The Tourist, by Olen Steinhauer
So I read two NY Times reviews of this book. The first, by Janet Maslin, raved about it. Best thing since sliced bread, basically. Based on that review, I bought the book. Then I read the other Times review, by Marilyn Stasio. She thought it was dreadful and confusing, and wrote more about how George Clooney bought the movie rights than about the book itself. Well. Okay then. So I was slightly dubious when I finally opened the book.
Note to self: in future, we’re going with Janet Maslin’s opinion.
Our hero Milo Weaver used to be a Tourist, a member of a covert CIA division so covert nobody outside the Department of Tourism knows about it. Now he’s retired from active duty, working a desk at the Department’s office in New York City.
Until one of the world’s deadliest assassins, a man known only as the Tiger, is arrested in Tennessee for beating his girlfriend. Milo, who has been chasing the Tiger from his desk for years, heads out to question him, not knowing that he is about to be drawn back into his former life as an operative—and with his life at stake.

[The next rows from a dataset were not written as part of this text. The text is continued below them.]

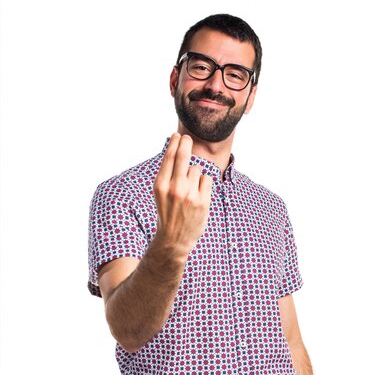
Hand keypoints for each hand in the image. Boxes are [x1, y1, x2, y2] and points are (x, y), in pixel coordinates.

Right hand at [153, 133, 212, 256]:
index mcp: (160, 186)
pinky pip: (206, 179)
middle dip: (186, 143)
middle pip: (183, 156)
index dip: (174, 143)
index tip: (178, 135)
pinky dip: (203, 184)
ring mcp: (190, 195)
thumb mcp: (161, 193)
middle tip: (188, 138)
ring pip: (196, 169)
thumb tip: (178, 149)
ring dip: (194, 175)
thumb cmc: (168, 212)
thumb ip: (168, 174)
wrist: (175, 239)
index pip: (169, 157)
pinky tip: (197, 195)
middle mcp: (174, 188)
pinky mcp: (203, 202)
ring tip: (188, 190)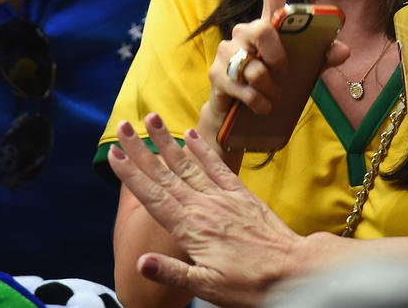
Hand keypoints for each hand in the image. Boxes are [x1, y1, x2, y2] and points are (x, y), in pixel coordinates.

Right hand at [110, 112, 303, 307]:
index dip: (132, 174)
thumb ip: (173, 272)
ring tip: (153, 119)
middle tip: (124, 126)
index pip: (153, 196)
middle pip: (165, 173)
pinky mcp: (241, 195)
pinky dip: (204, 150)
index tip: (114, 154)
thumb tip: (141, 263)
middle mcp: (203, 206)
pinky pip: (218, 167)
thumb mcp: (208, 286)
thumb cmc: (250, 284)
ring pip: (188, 164)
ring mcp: (223, 197)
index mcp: (190, 228)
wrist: (293, 270)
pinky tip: (191, 134)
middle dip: (142, 149)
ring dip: (168, 141)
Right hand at [198, 0, 347, 149]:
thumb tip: (344, 50)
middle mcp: (245, 32)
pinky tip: (261, 106)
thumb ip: (321, 60)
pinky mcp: (216, 73)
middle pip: (263, 29)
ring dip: (270, 88)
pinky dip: (259, 101)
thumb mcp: (303, 75)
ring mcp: (227, 51)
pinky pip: (244, 85)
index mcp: (268, 27)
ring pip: (255, 66)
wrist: (242, 119)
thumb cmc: (274, 89)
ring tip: (271, 98)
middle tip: (283, 72)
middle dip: (278, 55)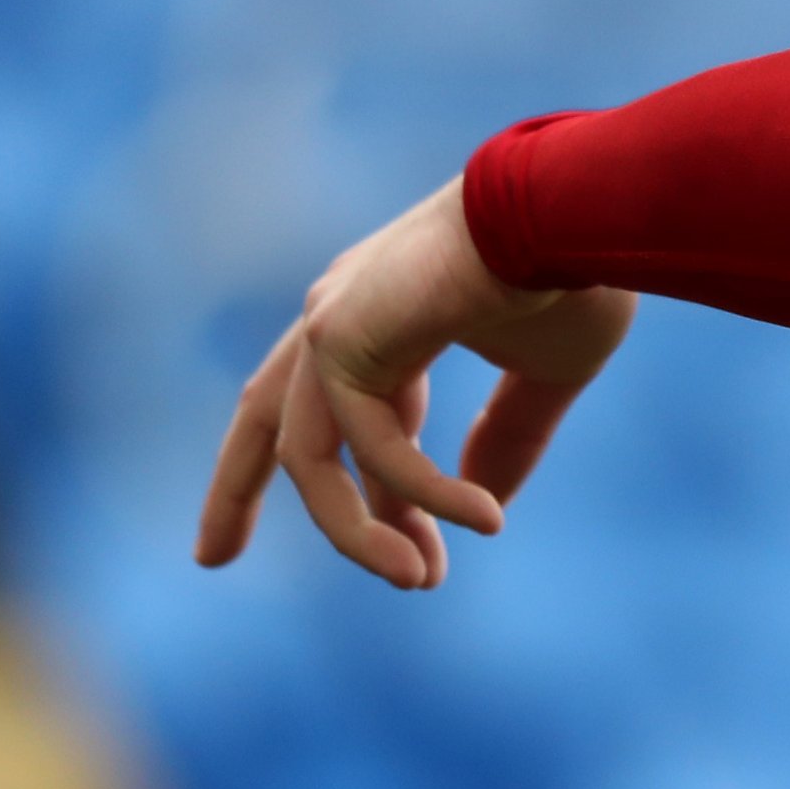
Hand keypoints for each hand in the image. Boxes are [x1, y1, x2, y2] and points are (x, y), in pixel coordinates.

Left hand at [195, 178, 635, 589]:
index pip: (353, 423)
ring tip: (417, 581)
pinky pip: (372, 445)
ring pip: (308, 456)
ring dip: (354, 532)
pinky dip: (422, 492)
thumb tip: (484, 513)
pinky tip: (481, 518)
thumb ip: (506, 439)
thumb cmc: (574, 274)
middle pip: (268, 422)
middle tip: (210, 560)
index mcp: (383, 318)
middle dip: (235, 492)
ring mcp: (332, 323)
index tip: (422, 566)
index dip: (382, 502)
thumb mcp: (543, 377)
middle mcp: (340, 317)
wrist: (579, 207)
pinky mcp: (341, 335)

So first of all, just to get this out of the way, if I ever read of a woman crossing her arms under, or over, or on top of her breasts ever again, I may strangle someone. (Really, Steinhauer? She couldn’t just cross them? We all know that’s where women keep their breasts, really we do.) But overall the writing is quite good, both in the beauty of the language (a terse, spy-thriller type of beauty) and its ability to pull the reader quickly through some complex plotting.
It would be doing this story an injustice to go into too much detail about this plot. Careening through the labyrinth Steinhauer has constructed is part of the excitement of this book. I had trouble keeping up sometimes, but then when the “solution” finally arrives, it seems so pure and simple and perfect.

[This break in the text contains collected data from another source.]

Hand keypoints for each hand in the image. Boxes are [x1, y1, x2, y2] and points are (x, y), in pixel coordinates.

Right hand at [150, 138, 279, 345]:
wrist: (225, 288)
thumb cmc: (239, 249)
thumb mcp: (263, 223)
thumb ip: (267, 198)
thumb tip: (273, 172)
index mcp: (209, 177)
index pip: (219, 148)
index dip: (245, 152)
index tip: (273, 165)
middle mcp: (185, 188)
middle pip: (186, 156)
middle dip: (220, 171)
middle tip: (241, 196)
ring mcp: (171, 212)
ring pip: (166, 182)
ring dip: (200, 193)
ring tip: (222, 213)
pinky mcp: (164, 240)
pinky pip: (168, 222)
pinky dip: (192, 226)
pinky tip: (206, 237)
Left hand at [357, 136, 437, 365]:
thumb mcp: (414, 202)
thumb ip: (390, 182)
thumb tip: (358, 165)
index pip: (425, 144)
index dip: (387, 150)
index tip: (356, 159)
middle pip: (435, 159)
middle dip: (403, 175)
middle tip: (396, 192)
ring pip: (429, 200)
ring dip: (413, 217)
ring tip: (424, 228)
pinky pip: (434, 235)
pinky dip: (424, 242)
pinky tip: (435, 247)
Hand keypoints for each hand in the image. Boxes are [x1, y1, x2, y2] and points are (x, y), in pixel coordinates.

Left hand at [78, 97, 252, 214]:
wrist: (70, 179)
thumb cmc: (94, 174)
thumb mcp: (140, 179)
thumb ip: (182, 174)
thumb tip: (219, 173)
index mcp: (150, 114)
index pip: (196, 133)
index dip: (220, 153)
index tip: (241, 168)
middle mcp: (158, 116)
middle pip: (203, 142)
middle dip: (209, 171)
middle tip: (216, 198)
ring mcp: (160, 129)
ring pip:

But really, the best part of this book, the reason you should read it, is for the world-weary former op Steinhauer has created in Milo Weaver. Milo is a veteran of this spying nonsense. He knows all the tricks, and once his body has turned back “on” into operative mode, he goes through the motions mechanically. He knows all the bullshit, and can see through layers of it in an instant. And he doesn’t want to deal with it.

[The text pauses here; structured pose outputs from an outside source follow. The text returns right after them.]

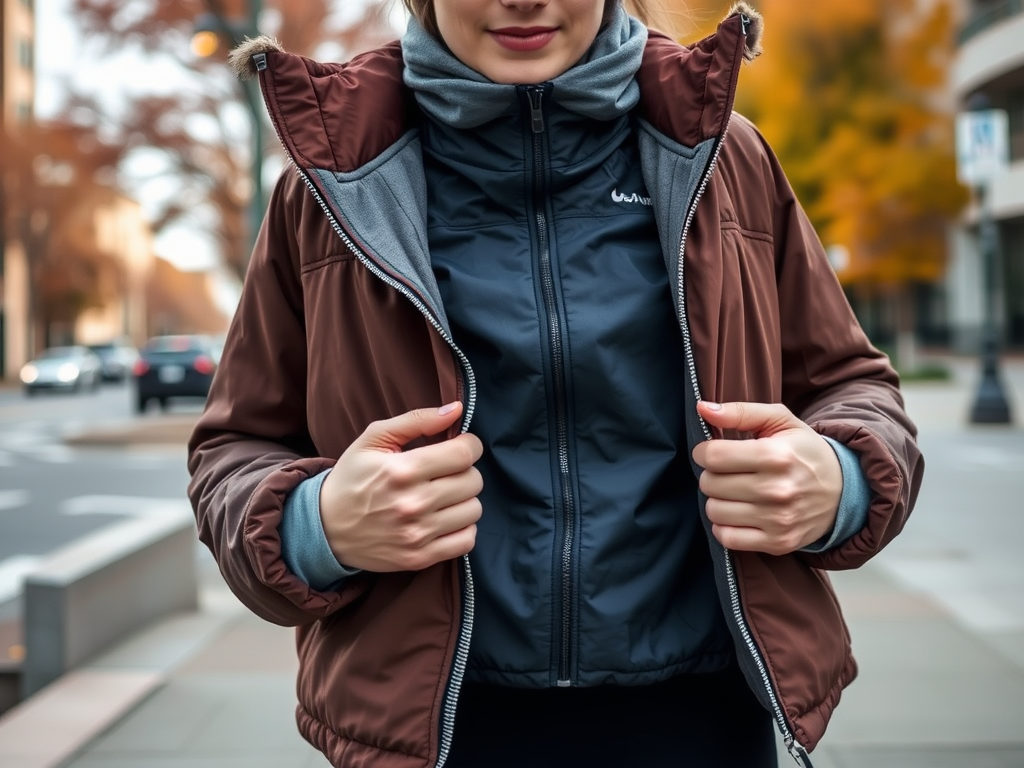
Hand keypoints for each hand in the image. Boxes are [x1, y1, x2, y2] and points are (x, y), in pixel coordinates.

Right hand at [319, 402, 483, 571]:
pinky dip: (463, 528)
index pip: (464, 454)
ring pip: (474, 510)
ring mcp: (417, 534)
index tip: (460, 446)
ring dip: (464, 500)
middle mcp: (413, 503)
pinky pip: (467, 540)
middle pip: (473, 481)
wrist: (325, 527)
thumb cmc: (352, 478)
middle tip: (447, 472)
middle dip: (465, 471)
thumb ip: (417, 420)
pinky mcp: (420, 557)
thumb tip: (457, 409)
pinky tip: (445, 519)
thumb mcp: (373, 439)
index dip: (469, 445)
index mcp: (402, 470)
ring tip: (444, 496)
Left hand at [691, 401, 842, 555]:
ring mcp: (778, 520)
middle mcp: (777, 490)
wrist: (844, 490)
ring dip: (718, 500)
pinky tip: (737, 513)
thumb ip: (739, 412)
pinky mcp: (778, 542)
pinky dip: (725, 526)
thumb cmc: (804, 451)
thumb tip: (702, 409)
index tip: (712, 452)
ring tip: (734, 492)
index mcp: (776, 455)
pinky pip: (727, 538)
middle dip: (712, 475)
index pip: (713, 456)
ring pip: (714, 511)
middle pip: (710, 484)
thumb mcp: (780, 421)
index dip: (704, 452)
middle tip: (728, 472)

See, in between the brief Part I (September 10-11, 2001, in Slovenia) and Part II (July 4, 2007, Tennessee) Milo has acquired a wife and a stepdaughter and a small sense of normality. And he doesn’t want to lose it. He’s good at being a Tourist, but it isn’t what he wants to do, but it’s what he has to do in order to keep his family safe, but being a Tourist is inherently unsafe, but… etc. And Steinhauer makes Milo’s problems and emotions real and intense. You feel him. You relate to him, even as he’s doing spy things that we normal citizens could never imagine. You want him to win, but first he needs to figure out what “win” means.
So yes. I enjoyed this book. I’m not going to call it one of the greatest books ever, but it is very good, and the character of Milo really makes it. So. You should read it. Yes.